Why Can't We Predict the Weather More Than 2 Weeks in Advance?

Someone asked me recently about the difference between weather and climate. When do we call it “weather” and when is it “climate”? And how can we predict the climate 10 or 100 years from now, when it’s so hard to predict the weather a week from now?

As part of this conversation it came up that, even with a perfect weather model, tiny errors in the observed state of the atmosphere mean that we’d only be able to get accurate forecasts for up to about two weeks. For longer lead-times the model would lose all skill, until we got to seasonal time-scales: we can safely predict that summer will be warmer than winter.
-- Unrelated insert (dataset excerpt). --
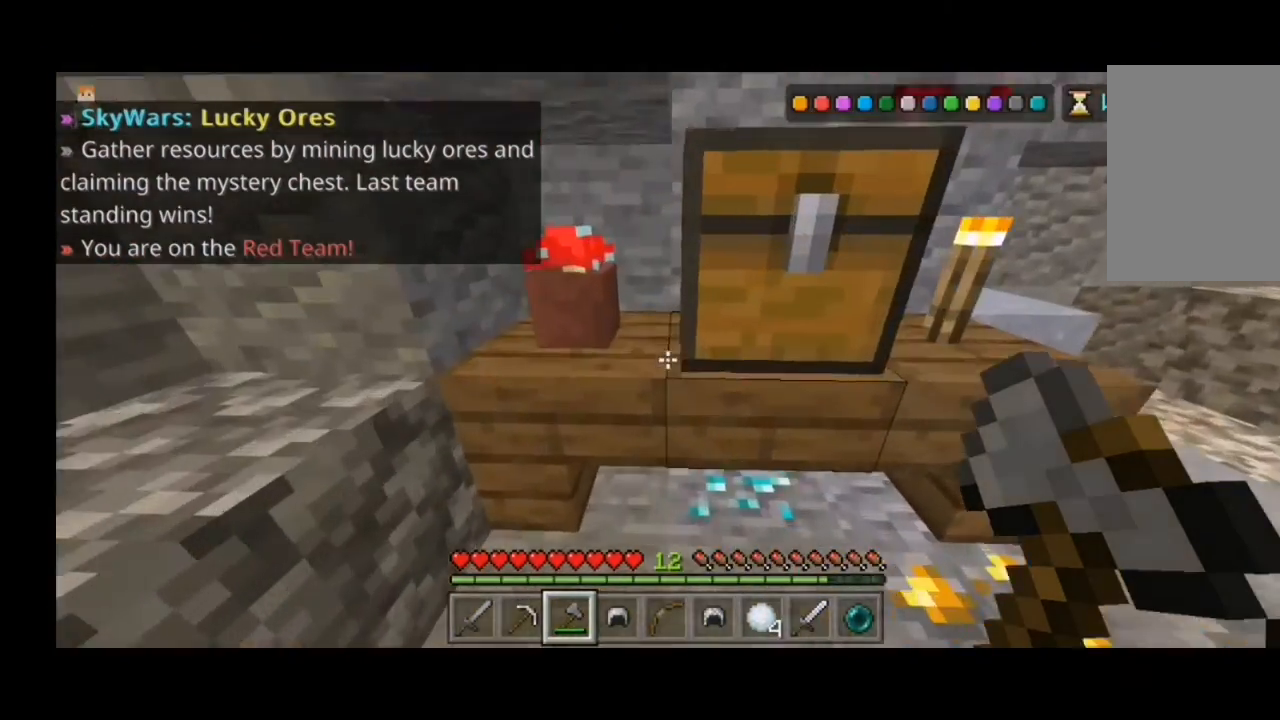
{"keys": [], "mouse": [], "events": [[133, "d", "down"], [433, "d", "up"]]}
The reason for this is that errors – either problems with the model or with the observations used to initialize the model – grow faster at smaller scales than they do at larger scales. We can quantify this with doubling times: error takes much longer to grow from some scale $x$ to $2x$ than from $x/2$ to $x$. Faster doubling times at small scales put a limit on the atmosphere’s predictability, since at a certain point the improvements from increasing resolution and improving data quality are negligible.

As an example, imagine we had a weather model and observations that were accurate down to 10km resolution, and we said the model became unusable once the errors reached a scale of 100km. If we improved the resolution down to 5km, any initial errors would grow so quickly that we’d only get a small increase in the forecast lead time compared to the 10km model and observations:

Predictability example

We'd get even smaller gains from improving the resolution down to 2.5km, 1.25km, etc.

The “finite” predictability of the atmosphere, caused by the rapid doubling times at small scales, was first shown by Ed Lorenz in a 1969 paper. Plugging in some numbers, Lorenz did a back-of-the-envelope calculation to estimate that the predictability of the atmosphere is limited to about 2 weeks at most.

A Problem with Lorenz's Theory

In 2008, Rotunno and Snyder showed that there was a problem with Lorenz’s derivation. As part of the derivation, Lorenz had to assume something about the kinetic energy (KE) spectrum of atmospheric turbulence. The KE spectrum is the amount of kinetic energy contained at each wavenumber $k$ (the inverse wavelength) of the turbulence and is typically assumed to follow a power law: $$ E \sim k^{-p} $$ Lorenz was working with 2D turbulence (the aspect ratio of the atmosphere is so large that we can treat it as being ~2D) and assumed $p = -5/3$: $$ E_L \sim k^{-5/3} $$ following Kolmogorov’s classic result for 3D turbulence. Lorenz’s derivation relies on this 5/3 power to show that errors grow faster at smaller scales. But for 2D turbulence $p$ is actually equal to 3: $$ E_{2D} \sim k^{-3} $$ (note: the $k^{-3}$ scaling was discovered around the same time as Lorenz did his calculations).

Substituting $p = -3$ into the derivation gives “infinite” predictability: the rate of error growth is independent of scale, so that going from a 10km model to a 5km model increases the lead time by a factor of 2. If $E$ is proportional to a higher power than 3, errors take longer to grow at small scales than at large scales and using a better model gives a big increase in lead time.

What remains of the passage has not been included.